Answer these questions using the article on file encryption utilities below:
1. What size of buffer does the cypher shell program use to copy from one file to another?
2. What range do the 50 prime values in CYPHER2.C fall between?
3. What grid size does fstat.c use to display the distribution of characters?

++++ Article ++++

The next tool, fstat.c (file statistics - Listing #6) calculates
and display the statistical characteristics of the file. This
tool scans the file, counting the occurances of each element, and
provides a 16 x 16 display of the distribution of characters. It
calculates mean, median, mode and range of the character
distribution and displays it's histogram. As one might suspect,
each file type has a definite signature. In fact after limited
use of this utility the user will be able to recognize the
histogram patterns for text, Wordstar, and many other files.
While experimenting with various schemes, it becomes obvious that
the most difficult file to disguise is one that contains a single
byte for every entry or some sequential scheme. So the next task
was developing a utility, makef.c (make file - Listing #7), to
generate a known sequential or uni-character file of some user
defined length.
Finally the last utility, sp.c (search pattern - Listing #7), I
needed was a search scheme to look for repetitive patterns
occuring within a file and provide some information regarding
location and depth of the repetition. Also included is the option
to calculate the delta characteristics of a file to search for
repetitive mathematical as well character sequences.
CYPHER.C - LISTING #1
The cypher shell program is provided for use as is, or for user
modification. It contains the argument passing and file handling
source code needed to copy from an existing file to a new file
via a 16 Kbyte buffer with a cypher function being called to
encrypt the file (If the file is less than 16k the input file
name may be the same as the output thus destroying the original
contents) A 16K buffer was chosen because it should fit easily
with most compilers. This value may be adjusted to meet
individual compiler needs. Any of the 3 algorithms that follow
may be included or linked with this shell. Caution is recommended
to ensure that the function name is appropriate for the method
you use. The keys are passed in the CP/M command line and
therefore limited by its length as well as the argument passing
capability of the C-compiler.
CYPHER1.C - LISTING #2
This minimal cypher algorithm uses an exclusive-or'ing scheme to
encrypt the file with the keys passed. If the user employs keys
of some prime length and performs multiple passes the results can
be quite difficult to decypher. It's quick and easy to use and
provides an excellent means to test the basics of cryptography.
Since the keys are limited to only include printable characters,
we don't take full advantage of the 256 codes available for a
byte.
CYPHER2.C - LISTING #3
Now something a little more difficult for the code breaker, an
algorithm which grew out of the previous listing and generates a
prime length key for each user key passed. One of 50 prime values
(betweem 1009 and 1999) is selected as a function of the key
passed. The prime key is then generated using a simple summing-
anding-exclusive oring algorithm and the file is encrypted using
this new key. If two or more keys are used, this method
guarantees a cypher period in excess of 1,000,000, which is
significantly larger than most text files.
The key generation scheme is based entirely on the original key
length and its contents and I fail to see how this can be worked
backwards to regain the original, especially if multiple keys are
used. Some keys will generate shorter periods within the prime
length, but this is easily tested with the tools provided. I
welcome feedback or suggestions for improving this algorithm.

++++ Extracted information ++++

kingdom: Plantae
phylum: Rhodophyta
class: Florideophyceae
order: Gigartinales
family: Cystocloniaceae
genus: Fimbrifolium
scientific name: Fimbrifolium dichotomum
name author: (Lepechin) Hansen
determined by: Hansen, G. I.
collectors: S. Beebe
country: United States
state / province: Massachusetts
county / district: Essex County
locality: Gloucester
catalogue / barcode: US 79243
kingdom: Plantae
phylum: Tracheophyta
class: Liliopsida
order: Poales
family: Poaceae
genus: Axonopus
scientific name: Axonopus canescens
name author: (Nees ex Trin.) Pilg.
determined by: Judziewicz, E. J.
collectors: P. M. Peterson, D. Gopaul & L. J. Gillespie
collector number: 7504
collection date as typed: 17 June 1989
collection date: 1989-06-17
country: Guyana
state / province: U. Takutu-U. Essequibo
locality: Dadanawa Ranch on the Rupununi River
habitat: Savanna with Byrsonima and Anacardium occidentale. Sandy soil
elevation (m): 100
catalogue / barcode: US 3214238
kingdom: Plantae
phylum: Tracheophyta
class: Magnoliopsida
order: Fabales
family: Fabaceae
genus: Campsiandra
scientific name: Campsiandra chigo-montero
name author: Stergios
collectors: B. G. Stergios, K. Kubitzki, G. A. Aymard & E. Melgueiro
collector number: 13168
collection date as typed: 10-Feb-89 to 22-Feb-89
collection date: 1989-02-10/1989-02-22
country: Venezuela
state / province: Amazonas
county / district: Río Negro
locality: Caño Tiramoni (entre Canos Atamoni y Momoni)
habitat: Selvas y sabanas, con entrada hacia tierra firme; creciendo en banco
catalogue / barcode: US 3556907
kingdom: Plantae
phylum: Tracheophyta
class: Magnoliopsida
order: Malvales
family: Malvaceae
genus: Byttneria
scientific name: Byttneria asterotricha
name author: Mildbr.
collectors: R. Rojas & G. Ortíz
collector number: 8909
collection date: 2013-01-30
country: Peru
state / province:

++++

» **Solution below**
1. 16 Kbyte
2. Between 1009 and 1999
3. 16 x 16